Revisiting the Fermi Paradox

     Everyone interested in space knows something of the Fermi Paradox.  It arose from a conversation among scientists working on the development of the atomic bomb -- and that detail is not without significance.  When many of the top physicists associated with Los Alamos research were speculating one day about the likelihood of alien intelligence, Enrico Fermi threw out the paradoxical question, "If they are out there and know more than we do, why haven't they contacted us?" -- or words to that effect.  A very natural statement from an Italian-American who would have found it hard not to want to have a chat with interesting visitors.  Indeed, Fermi's observation has stirred a lot of curiosity among those wishing to hear from aliens.  
     Earth has been broadcasting now for about a century, so arguably some of our transmissions may well have made it out as far as 25 parsecs or so into outer space.  Recent discoveries of exoplanets lead us to suspect that somewhere in that expanse, life is likely to have evolved.  Perhaps even intelligent life.  The apparent silence observed so far by our radio telescopes and listening arrays could lead us to conclude that we are alone in the universe.  
     But wait!  A scientific report disseminated this week by Cornell researchers Evan Solomenides and Yervant Terzian comes to a different conclusion.  Based on the vastness of the universe, they conclude that it may well take another 1500 years before we can expect to get an answer from intelligent alien life beyond our solar system.   That's a long time to sit by the phone waiting for a call.  
     The Cornell duo present a well reasoned discussion of the issue.  The realm of speculative science fiction adds other possible scenarios for the lack of first contact so far.  Consider, for example, the wonderful early film It Came From Outer Space, where an extraterrestrial craft (oddly resembling one described in Cyrano de Bergerac's 17th century novel, The States and Empires of the Sun) crash lands on our planet, forcing its crew to kidnap and imitate Earthlings in order to procure materials to repair their vessel and depart unrecognized.  They have no intention of announcing their presence to us primitives because, as they are forced to divulge, we are not ready to understand them and their ways.  
     Despite Gene Roddenberry's almost cock-eyed optimism about our species, the Startrek universe relies on an equally accidental cause for first contact.  The Vulcans, who had been nonchalantly ignoring Earth,  only deem it worth a stopover when they detect that we have achieve technology to produce a warp drive.  
    Now, one may argue that accidentalism is not a very good explanation for the lack of response to our communications so far.  Highly intelligent creatures might not be awkward enough to simply stumble across mankind, as in the Universal-International film, or neglectful as the Vulcans in Star Trek First Contact.  One may assume, on the contrary, that such a race would have its eyes wide open, especially as they may have more than two.
    And if they were watching, what would they see?  A planet full of inexplicably belligerent beings interested in exploiting space for military purposes!  Not content with proliferating nuclear warheads and various other horrors on the planetary surface, we have filled space with weapons.  True, we have sent out misleading messages of peace on some of our space probes, yet in reality we continue to advertise strife in ways that would become obvious to any intelligent observer.  After all, for every peaceful observatory that we point out toward the heavens, there are scores, if not hundreds, of ultra-sharp satellites peering right back on Earth to search for potential military targets.  Of the spaceworthy states on Earth, only the Japanese and the European Space Program seem to have any commitment to peaceful exploration.  All of the American missions are carried out by military personnel and even NASA has been essentially weaponized.  No sooner had it developed a robotic minishuttle than it was turned over to the Air Force.

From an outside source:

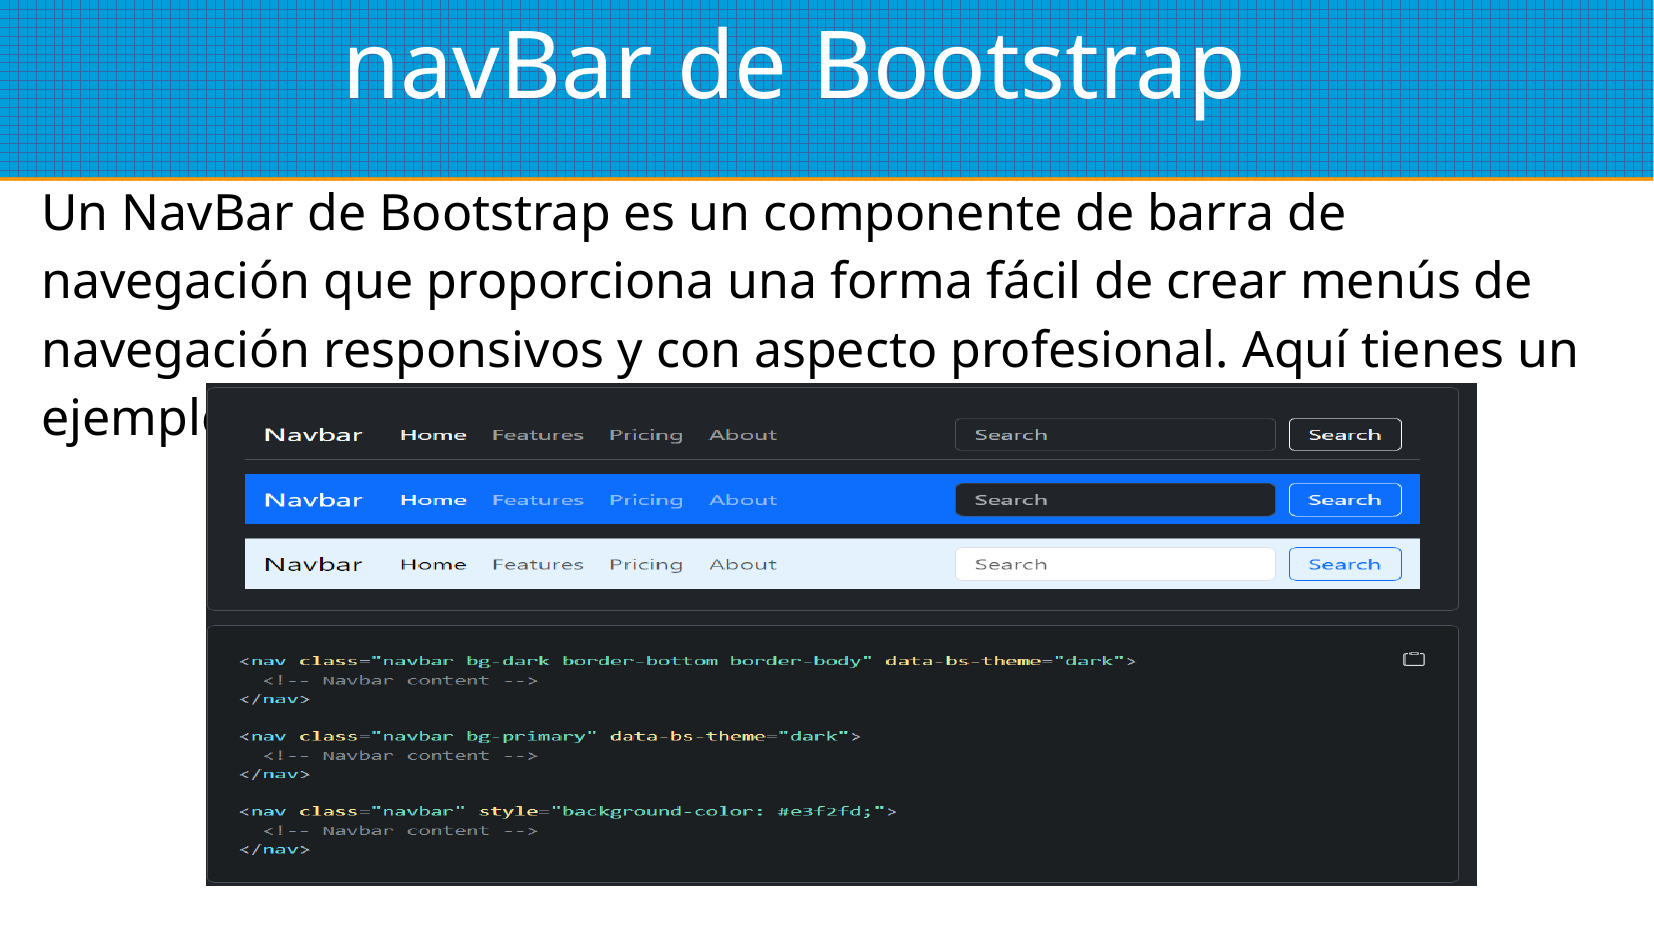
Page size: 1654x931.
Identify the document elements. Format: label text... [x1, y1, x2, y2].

picture [206, 383, 1477, 886]
title navBar de Bootstrap [342, 0, 1654, 126]
list Un NavBar de Bootstrap es un componente de barra de navegación que proporciona una forma fácil de crear menús de navegación responsivos y con aspecto profesional. Aquí tienes un ejemplo básico: [0, 177, 1625, 458]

The X37 spacecraft is launched from a secret location, on a military rocket, for mysterious purposes known only to military personnel.  It is not delivering popsicles to the International Space Station or tweaking the Hubble telescope, that much is for sure!
     We can only conclude that any intelligent alien life observing Earth would be very reluctant to make itself and its science known to such nasty beings.  It would be like putting assault weapons in the hands of brutal drug gangs (oh, wait! we do that!).  Surely, though, we would have intercepted some bit of stray communication, wouldn't we?  Maybe not.  If we Earthlings are capable of jamming each other's radio, microwave, and other transmissions, would not a more knowledgeable civilization have even more sophisticated ways of masking its own messages from us?  Would we be even capable of deciphering their communications, given that we are listening for messages as simple as a Fibonacci sequence?  More probably, we will hear from them when and only when they are good and ready for us to do it.  In the meantime, it is plausible to assume, as did the viscous creatures in It Came From Outer Space that we are not yet ready.  Folks, that may be a very diplomatic way of putting it.